The fall in military expenditure by the US, by far the largest spender with $640 billion in 2013, can be traced to the end of the Iraq war, launch of the Afghanistan drawdown and planned budgetary cuts. Austerity measures amid a slowdown have hit defence spending in western and central European nations.

China, Russia and Saudi Arabia, the next three on the list, substantially hiked their military budgets in 2013. Saudi Arabia, with an eye on Shia-led Iran but also as a hedge against an internal Arab Spring-like uprising, has jumped over UK, Japan and France to take fourth position.

"The increase in military spending in emerging and developing countries continues unabated. While in some cases, it's the natural result of economic growth or a response to genuine security needs. In other cases, it represents a squandering of natural resource revenues, the dominance of autocratic regimes, or emerging regional arms races," said Sam Perlo-Freeman of SIPRI.

India, of course, cannot afford to lower its guard against both China and Pakistan. Military experts here, in fact, have long demanded the country spend 3% of its GDP on defence, instead of letting it wallow around 1.8% like it currently does.

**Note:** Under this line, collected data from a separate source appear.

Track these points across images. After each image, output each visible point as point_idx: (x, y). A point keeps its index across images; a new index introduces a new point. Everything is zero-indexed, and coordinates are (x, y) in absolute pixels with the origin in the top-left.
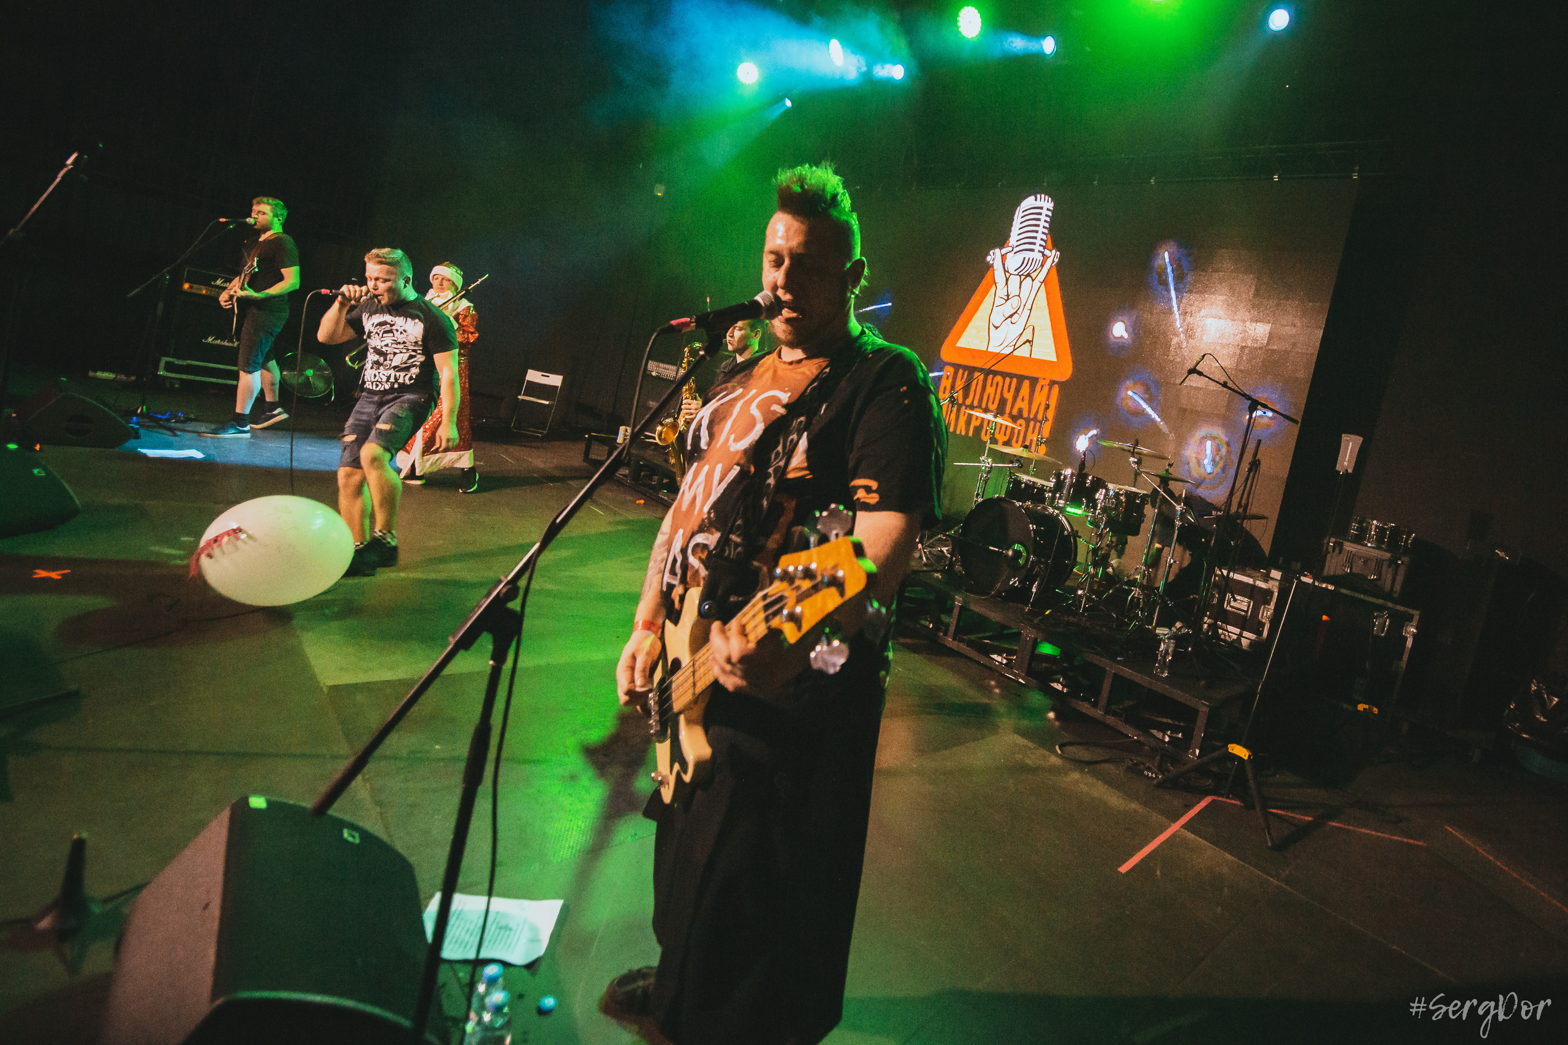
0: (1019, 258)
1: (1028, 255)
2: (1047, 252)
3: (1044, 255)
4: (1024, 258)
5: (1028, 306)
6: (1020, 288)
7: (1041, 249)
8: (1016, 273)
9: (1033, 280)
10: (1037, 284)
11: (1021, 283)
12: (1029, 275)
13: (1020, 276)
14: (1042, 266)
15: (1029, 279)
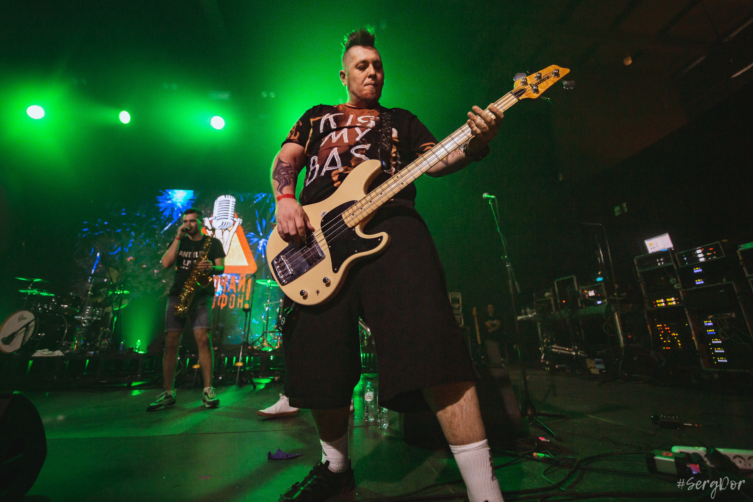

There are other problems as well. India has the world's second-largest standing army with 1.18 million soldiers, and a navy and air force in the top five, but its armed forces suffer from a poor teeth-to-tail ratio with "fighting elements" being outstripped by "support" ones.

The ongoing raising of the new mountain strike corps against China will add another 90,000 soldiers to the fold. The annual defence budget already hovers around 60:40 in favour of revenue expenditure (day-to-day running costs, salaries) as compared to the capital (modernization, acquisition of new weapon systems) one.

Moreover, the miserable failure to build a strong domestic defence-industrial base has meant that India remains the world's largest arms importer, with 65% of its military hardware and software being sourced from abroad.

"Most acquisitions are done in a muddled manner, with no long-term strategic plan to systematically build military capabilities with proper inter-Service prioritization. The long delays in decision-making lead to huge cost escalations in virtually every project," said a senior official.

As if all this was not enough, recurring arms scandals derail crucial projects time and again. Consequently, India might be spending a lot but its armed forces continue to grapple with big operational gaps ranging from mountain howitzers, night-vision devices, air defence weapons to fighters, helicopters, mortars...AND strategic infrastructure.